= Angus Galbraith =

Scottish clergyman (1837–1909)

Angus Galbraith (1837-1909) was a minister of the Free Church of Scotland who served as Moderator of the General Assembly at the end of his career in 1903/04.

==Life==
He was born in Torrisdale in Kintyre on 28 December 1837 the son of Neil Galbraith, a farm labourer, and his wife, Janet McQuilken (pronounced "McWilken"). He studied Divinity at the University of Glasgow and Free Church College in Glasgow. He was ordained by the Free Church of Scotland in 1867 on the island of Raasay. In 1890 he was translated to Ferintosh and in 1893 to Lochalsh.

In the Union of 1900 the Rev Galbraith remained in the Free Church of Scotland.

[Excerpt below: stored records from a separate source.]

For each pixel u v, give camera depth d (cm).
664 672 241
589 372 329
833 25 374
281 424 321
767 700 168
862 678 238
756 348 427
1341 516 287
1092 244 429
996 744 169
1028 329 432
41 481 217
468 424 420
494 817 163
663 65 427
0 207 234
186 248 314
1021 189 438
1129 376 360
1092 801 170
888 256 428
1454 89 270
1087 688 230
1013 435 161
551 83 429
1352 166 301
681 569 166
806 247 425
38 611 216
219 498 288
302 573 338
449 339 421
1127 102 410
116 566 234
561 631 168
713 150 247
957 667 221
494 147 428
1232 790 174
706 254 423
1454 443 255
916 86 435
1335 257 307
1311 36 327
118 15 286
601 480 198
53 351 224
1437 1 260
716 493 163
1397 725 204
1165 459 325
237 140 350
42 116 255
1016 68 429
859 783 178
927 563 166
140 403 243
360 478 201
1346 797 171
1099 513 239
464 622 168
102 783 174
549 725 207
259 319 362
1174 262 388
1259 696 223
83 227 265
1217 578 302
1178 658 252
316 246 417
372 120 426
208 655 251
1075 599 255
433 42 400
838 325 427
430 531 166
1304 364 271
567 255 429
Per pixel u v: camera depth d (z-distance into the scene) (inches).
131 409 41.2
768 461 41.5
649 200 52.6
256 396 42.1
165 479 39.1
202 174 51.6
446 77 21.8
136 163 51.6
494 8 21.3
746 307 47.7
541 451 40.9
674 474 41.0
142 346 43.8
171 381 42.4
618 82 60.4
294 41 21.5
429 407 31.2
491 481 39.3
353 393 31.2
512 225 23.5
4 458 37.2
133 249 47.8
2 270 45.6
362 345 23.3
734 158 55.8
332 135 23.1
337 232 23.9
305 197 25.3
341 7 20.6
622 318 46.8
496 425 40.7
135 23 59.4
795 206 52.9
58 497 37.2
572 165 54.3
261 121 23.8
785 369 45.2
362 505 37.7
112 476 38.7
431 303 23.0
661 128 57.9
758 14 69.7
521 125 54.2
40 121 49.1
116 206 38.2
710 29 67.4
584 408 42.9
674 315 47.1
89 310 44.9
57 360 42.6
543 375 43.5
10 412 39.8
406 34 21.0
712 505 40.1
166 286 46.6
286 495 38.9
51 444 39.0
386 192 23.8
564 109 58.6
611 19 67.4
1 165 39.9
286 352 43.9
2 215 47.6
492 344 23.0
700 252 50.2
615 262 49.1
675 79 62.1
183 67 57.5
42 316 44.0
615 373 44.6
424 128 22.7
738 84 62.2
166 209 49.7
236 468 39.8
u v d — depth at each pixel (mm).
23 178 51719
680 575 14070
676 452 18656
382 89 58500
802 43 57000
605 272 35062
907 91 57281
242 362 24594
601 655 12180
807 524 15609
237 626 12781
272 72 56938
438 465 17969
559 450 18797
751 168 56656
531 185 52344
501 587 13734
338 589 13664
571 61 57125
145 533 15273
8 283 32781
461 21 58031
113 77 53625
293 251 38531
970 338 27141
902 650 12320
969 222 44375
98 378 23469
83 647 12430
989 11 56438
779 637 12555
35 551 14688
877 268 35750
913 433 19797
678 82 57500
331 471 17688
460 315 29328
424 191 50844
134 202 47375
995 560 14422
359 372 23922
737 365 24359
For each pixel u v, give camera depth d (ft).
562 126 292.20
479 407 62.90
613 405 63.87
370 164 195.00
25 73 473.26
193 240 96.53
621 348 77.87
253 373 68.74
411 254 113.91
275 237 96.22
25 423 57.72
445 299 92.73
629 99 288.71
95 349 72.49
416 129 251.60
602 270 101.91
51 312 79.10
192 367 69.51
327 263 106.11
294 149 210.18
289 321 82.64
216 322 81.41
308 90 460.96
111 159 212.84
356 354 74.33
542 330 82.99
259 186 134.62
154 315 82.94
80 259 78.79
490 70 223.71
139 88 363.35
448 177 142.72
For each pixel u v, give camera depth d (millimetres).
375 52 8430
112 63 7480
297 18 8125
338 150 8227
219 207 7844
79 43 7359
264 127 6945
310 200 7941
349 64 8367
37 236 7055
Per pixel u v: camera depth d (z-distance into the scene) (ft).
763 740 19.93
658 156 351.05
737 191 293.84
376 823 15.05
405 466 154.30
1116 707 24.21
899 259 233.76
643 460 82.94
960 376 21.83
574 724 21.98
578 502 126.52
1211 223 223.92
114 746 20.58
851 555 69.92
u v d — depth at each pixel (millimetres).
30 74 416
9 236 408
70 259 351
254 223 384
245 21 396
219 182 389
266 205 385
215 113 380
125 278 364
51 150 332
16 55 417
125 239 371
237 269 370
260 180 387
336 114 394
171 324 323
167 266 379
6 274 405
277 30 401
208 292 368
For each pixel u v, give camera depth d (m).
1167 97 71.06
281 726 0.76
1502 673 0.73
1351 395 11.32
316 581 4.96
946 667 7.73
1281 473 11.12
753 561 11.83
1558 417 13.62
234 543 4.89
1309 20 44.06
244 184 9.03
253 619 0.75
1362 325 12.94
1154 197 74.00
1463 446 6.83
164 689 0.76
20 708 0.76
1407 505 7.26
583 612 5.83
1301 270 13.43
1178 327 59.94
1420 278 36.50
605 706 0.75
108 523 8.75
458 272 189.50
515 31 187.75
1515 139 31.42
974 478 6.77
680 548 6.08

In 1903 he succeeded Donald M. Macalister as Moderator of the General Assembly, the highest position in the Free Church of Scotland. He was succeeded in turn in 1904 by Murdoch Macqueen.

He died at Ardelve on 25 April 1909. He is buried in Lochalsh.

==Family==
.
In 1876 he married Jemima Sutherland (1842-1915) daughter of James Sutherland of St Vincent in the British West Indies. They had a son, John James Galbraith (1877-1949).